§ **What is expected**
When copying the entries below, leave out every picture and keep the rest exact.
+ + + + + + +
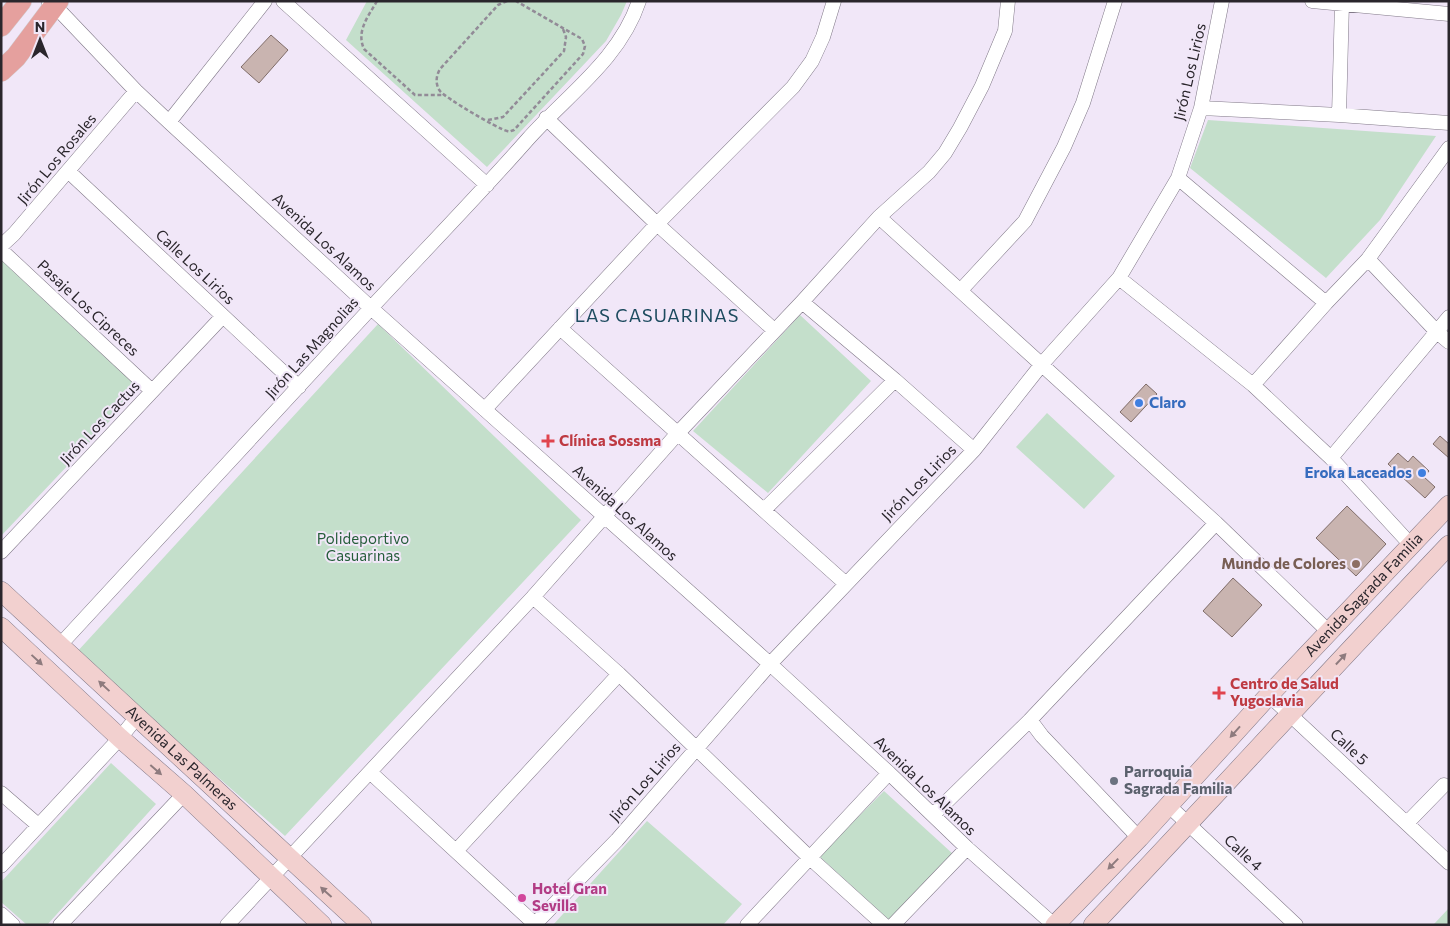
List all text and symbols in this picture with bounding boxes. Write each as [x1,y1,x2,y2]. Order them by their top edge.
north arrow [15,15,65,65]
text: N [35,18,45,35]
street label: Jirón Los Lirios [1169,21,1209,122]
street label: Jirón Los Rosales [13,109,100,207]
street label: Avenida Los Alamos [269,189,380,294]
street label: Calle Los Lirios [152,225,239,308]
street label: Pasaje Los Cipreces [34,256,143,359]
street label: Jirón Las Magnolias [261,293,362,402]
district label: LAS CASUARINAS [575,304,739,326]
street label: Jirón Los Cactus [56,376,143,468]
place label: Claro [1149,393,1186,411]
marker: Claro [1133,397,1145,409]
place label: Clínica Sossma [559,431,661,449]
marker: Clínica Sossma [541,434,555,448]
street label: Jirón Los Lirios [877,440,959,524]
street label: Avenida Los Alamos [570,460,682,564]
place label: Eroka Laceados [1304,463,1412,481]
marker: Eroka Laceados [1416,467,1428,479]
park label: Polideportivo Casuarinas [317,529,409,564]
street label: Avenida Sagrada Familia [1300,529,1426,660]
place label: Mundo de Colores [1221,554,1346,572]
marker: Mundo de Colores [1350,558,1362,570]
one-way arrow [1335,653,1347,665]
one-way arrow [30,654,42,666]
place label: Centro de Salud Yugoslavia [1230,674,1339,709]
one-way arrow [98,680,110,692]
marker: Centro de Salud Yugoslavia [1212,686,1226,700]
street label: Avenida Las Palmeras [123,701,242,814]
street label: Calle 5 [1327,724,1372,768]
one-way arrow [1229,725,1241,737]
street label: Avenida Los Alamos [871,732,981,839]
street label: Jirón Los Lirios [605,738,684,825]
place label: Parroquia Sagrada Familia [1124,762,1232,797]
one-way arrow [150,764,162,776]
marker: Parroquia Sagrada Familia [1108,775,1120,787]
street label: Calle 4 [1221,830,1266,874]
one-way arrow [1107,858,1119,870]
place label: Hotel Gran Sevilla [532,879,607,914]
one-way arrow [320,886,332,898]
marker: Hotel Gran Sevilla [516,892,528,904]

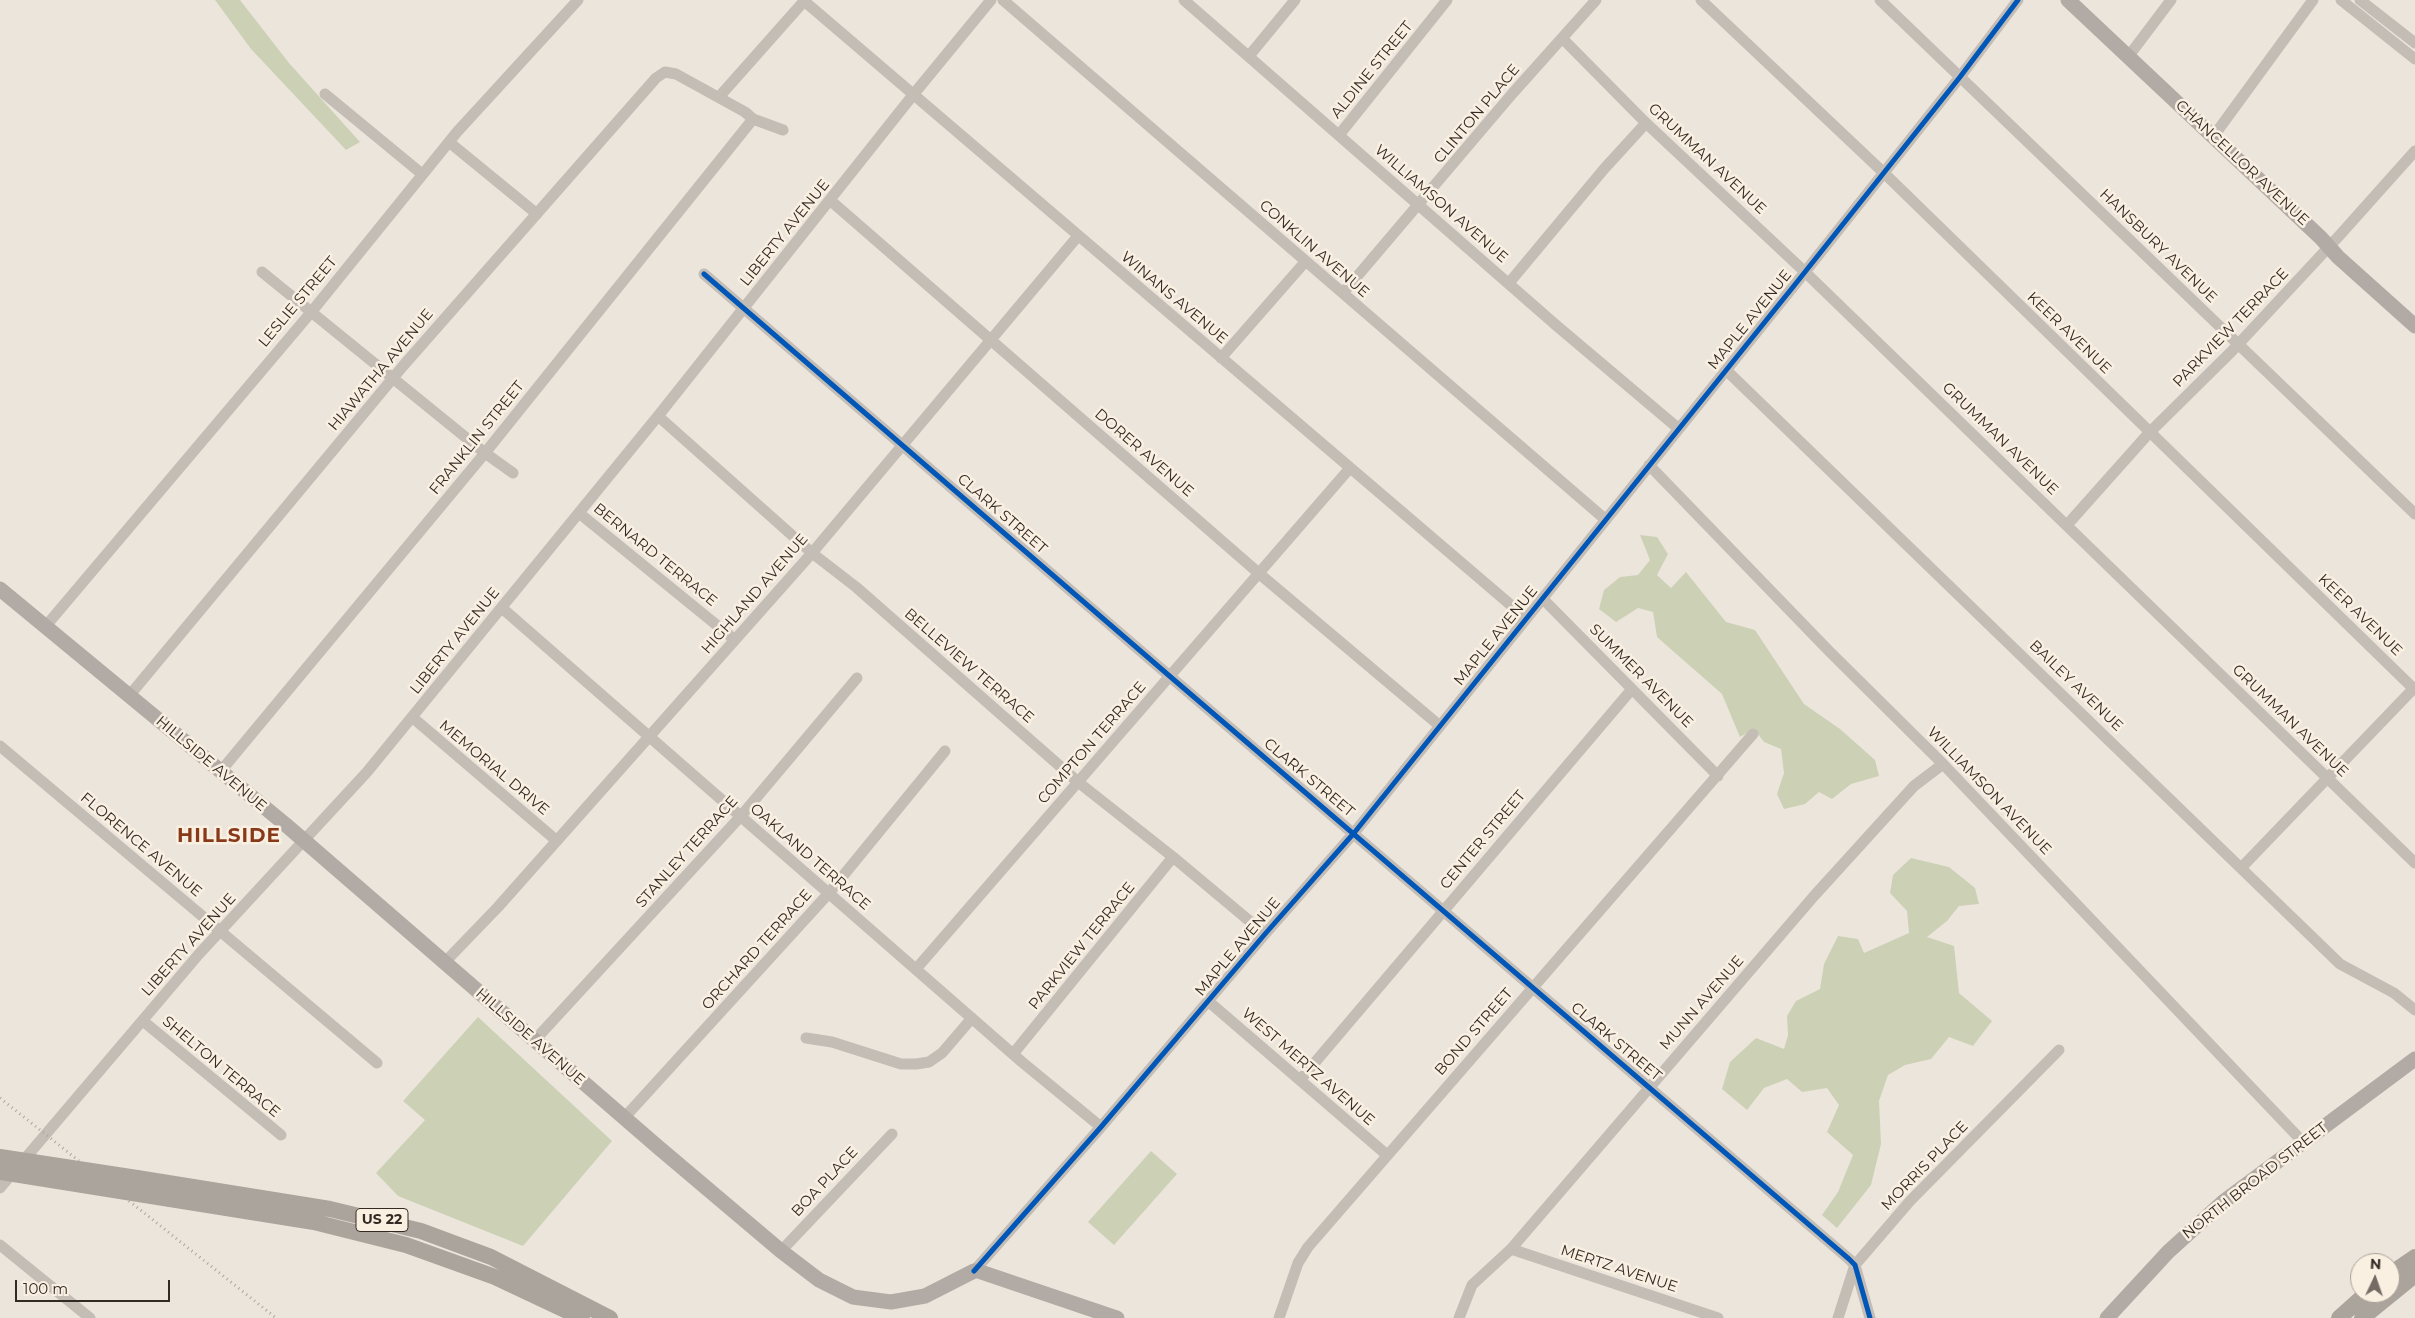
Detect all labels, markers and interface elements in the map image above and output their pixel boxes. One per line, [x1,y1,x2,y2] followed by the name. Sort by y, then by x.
[1327,18,1417,122] street label: ALDINE STREET
[1430,61,1524,167] street label: CLINTON PLACE
[2172,96,2312,230] street label: CHANCELLOR AVENUE
[1644,100,1770,218] street label: GRUMMAN AVENUE
[1371,141,1511,267] street label: WILLIAMSON AVENUE
[736,176,834,290] street label: LIBERTY AVENUE
[2096,185,2220,307] street label: HANSBURY AVENUE
[1255,196,1373,302] street label: CONKLIN AVENUE
[1117,248,1231,348] street label: WINANS AVENUE
[255,253,341,351] street label: LESLIE STREET
[2169,265,2293,391] street label: PARKVIEW TERRACE
[1704,267,1796,373] street label: MAPLE AVENUE
[2023,288,2115,378] street label: KEER AVENUE
[325,305,437,435] street label: HIAWATHA AVENUE
[426,378,528,498] street label: FRANKLIN STREET
[1938,379,2062,499] street label: GRUMMAN AVENUE
[1091,405,1197,501] street label: DORER AVENUE
[954,470,1050,558] street label: CLARK STREET
[590,500,720,610] street label: BERNARD TERRACE
[698,530,812,658] street label: HIGHLAND AVENUE
[2314,570,2406,660] street label: KEER AVENUE
[1450,583,1542,689] street label: MAPLE AVENUE
[406,584,504,698] street label: LIBERTY AVENUE
[901,605,1037,727] street label: BELLEVIEW TERRACE
[1585,620,1697,732] street label: SUMMER AVENUE
[2025,637,2127,735] street label: BAILEY AVENUE
[2228,661,2352,781] street label: GRUMMAN AVENUE
[1034,678,1150,808] street label: COMPTON TERRACE
[152,712,270,816] street label: HILLSIDE AVENUE
[435,717,553,819] street label: MEMORIAL DRIVE
[1923,723,2055,859] street label: WILLIAMSON AVENUE
[1260,735,1358,821] street label: CLARK STREET
[1436,787,1530,893] street label: CENTER STREET
[77,789,205,901] street label: FLORENCE AVENUE
[632,793,742,911] street label: STANLEY TERRACE
[746,800,874,914] street label: OAKLAND TERRACE
[176,824,282,848] district label: HILLSIDE
[1025,879,1139,1013] street label: PARKVIEW TERRACE
[698,886,816,1014] street label: ORCHARD TERRACE
[138,890,240,1000] street label: LIBERTY AVENUE
[1192,894,1284,1000] street label: MAPLE AVENUE
[1656,952,1748,1054] street label: MUNN AVENUE
[472,985,588,1089] street label: HILLSIDE AVENUE
[1431,985,1517,1079] street label: BOND STREET
[1567,999,1665,1085] street label: CLARK STREET
[1238,1004,1378,1130] street label: WEST MERTZ AVENUE
[159,1013,283,1121] street label: SHELTON TERRACE
[1878,1118,1972,1214] street label: MORRIS PLACE
[2179,1119,2331,1243] street label: NORTH BROAD STREET
[788,1143,862,1221] street label: BOA PLACE
[356,1208,408,1232] road number: US 22
[1558,1242,1680,1296] street label: MERTZ AVENUE
[2350,1253,2400,1303] north arrow
[2370,1255,2382,1273] text: N
[18,1270,172,1302] scale bar
[23,1279,68,1298] text: 100 m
+ + + + + + +
§ **Your response**
List all text and symbols in this picture with bounding boxes. Write each as [x1,y1,x2,y2]. Order them by their top edge.
north arrow [15,15,65,65]
text: N [35,18,45,35]
street label: Jirón Los Lirios [1169,21,1209,122]
street label: Jirón Los Rosales [13,109,100,207]
street label: Avenida Los Alamos [269,189,380,294]
street label: Calle Los Lirios [152,225,239,308]
street label: Pasaje Los Cipreces [34,256,143,359]
street label: Jirón Las Magnolias [261,293,362,402]
district label: LAS CASUARINAS [575,304,739,326]
street label: Jirón Los Cactus [56,376,143,468]
place label: Claro [1149,393,1186,411]
marker: Claro [1133,397,1145,409]
place label: Clínica Sossma [559,431,661,449]
marker: Clínica Sossma [541,434,555,448]
street label: Jirón Los Lirios [877,440,959,524]
street label: Avenida Los Alamos [570,460,682,564]
place label: Eroka Laceados [1304,463,1412,481]
marker: Eroka Laceados [1416,467,1428,479]
park label: Polideportivo Casuarinas [317,529,409,564]
street label: Avenida Sagrada Familia [1300,529,1426,660]
place label: Mundo de Colores [1221,554,1346,572]
marker: Mundo de Colores [1350,558,1362,570]
one-way arrow [1335,653,1347,665]
one-way arrow [30,654,42,666]
place label: Centro de Salud Yugoslavia [1230,674,1339,709]
one-way arrow [98,680,110,692]
marker: Centro de Salud Yugoslavia [1212,686,1226,700]
street label: Avenida Las Palmeras [123,701,242,814]
street label: Calle 5 [1327,724,1372,768]
one-way arrow [1229,725,1241,737]
street label: Avenida Los Alamos [871,732,981,839]
street label: Jirón Los Lirios [605,738,684,825]
place label: Parroquia Sagrada Familia [1124,762,1232,797]
one-way arrow [150,764,162,776]
marker: Parroquia Sagrada Familia [1108,775,1120,787]
street label: Calle 4 [1221,830,1266,874]
one-way arrow [1107,858,1119,870]
place label: Hotel Gran Sevilla [532,879,607,914]
one-way arrow [320,886,332,898]
marker: Hotel Gran Sevilla [516,892,528,904]

Detect all labels, markers and interface elements in the map image above and output their pixel boxes. One per line, [x1,y1,x2,y2] followed by the name. Sort by y, then by x.
[1327,18,1417,122] street label: ALDINE STREET
[1430,61,1524,167] street label: CLINTON PLACE
[2172,96,2312,230] street label: CHANCELLOR AVENUE
[1644,100,1770,218] street label: GRUMMAN AVENUE
[1371,141,1511,267] street label: WILLIAMSON AVENUE
[736,176,834,290] street label: LIBERTY AVENUE
[2096,185,2220,307] street label: HANSBURY AVENUE
[1255,196,1373,302] street label: CONKLIN AVENUE
[1117,248,1231,348] street label: WINANS AVENUE
[255,253,341,351] street label: LESLIE STREET
[2169,265,2293,391] street label: PARKVIEW TERRACE
[1704,267,1796,373] street label: MAPLE AVENUE
[2023,288,2115,378] street label: KEER AVENUE
[325,305,437,435] street label: HIAWATHA AVENUE
[426,378,528,498] street label: FRANKLIN STREET
[1938,379,2062,499] street label: GRUMMAN AVENUE
[1091,405,1197,501] street label: DORER AVENUE
[954,470,1050,558] street label: CLARK STREET
[590,500,720,610] street label: BERNARD TERRACE
[698,530,812,658] street label: HIGHLAND AVENUE
[2314,570,2406,660] street label: KEER AVENUE
[1450,583,1542,689] street label: MAPLE AVENUE
[406,584,504,698] street label: LIBERTY AVENUE
[901,605,1037,727] street label: BELLEVIEW TERRACE
[1585,620,1697,732] street label: SUMMER AVENUE
[2025,637,2127,735] street label: BAILEY AVENUE
[2228,661,2352,781] street label: GRUMMAN AVENUE
[1034,678,1150,808] street label: COMPTON TERRACE
[152,712,270,816] street label: HILLSIDE AVENUE
[435,717,553,819] street label: MEMORIAL DRIVE
[1923,723,2055,859] street label: WILLIAMSON AVENUE
[1260,735,1358,821] street label: CLARK STREET
[1436,787,1530,893] street label: CENTER STREET
[77,789,205,901] street label: FLORENCE AVENUE
[632,793,742,911] street label: STANLEY TERRACE
[746,800,874,914] street label: OAKLAND TERRACE
[176,824,282,848] district label: HILLSIDE
[1025,879,1139,1013] street label: PARKVIEW TERRACE
[698,886,816,1014] street label: ORCHARD TERRACE
[138,890,240,1000] street label: LIBERTY AVENUE
[1192,894,1284,1000] street label: MAPLE AVENUE
[1656,952,1748,1054] street label: MUNN AVENUE
[472,985,588,1089] street label: HILLSIDE AVENUE
[1431,985,1517,1079] street label: BOND STREET
[1567,999,1665,1085] street label: CLARK STREET
[1238,1004,1378,1130] street label: WEST MERTZ AVENUE
[159,1013,283,1121] street label: SHELTON TERRACE
[1878,1118,1972,1214] street label: MORRIS PLACE
[2179,1119,2331,1243] street label: NORTH BROAD STREET
[788,1143,862,1221] street label: BOA PLACE
[356,1208,408,1232] road number: US 22
[1558,1242,1680,1296] street label: MERTZ AVENUE
[2350,1253,2400,1303] north arrow
[2370,1255,2382,1273] text: N
[18,1270,172,1302] scale bar
[23,1279,68,1298] text: 100 m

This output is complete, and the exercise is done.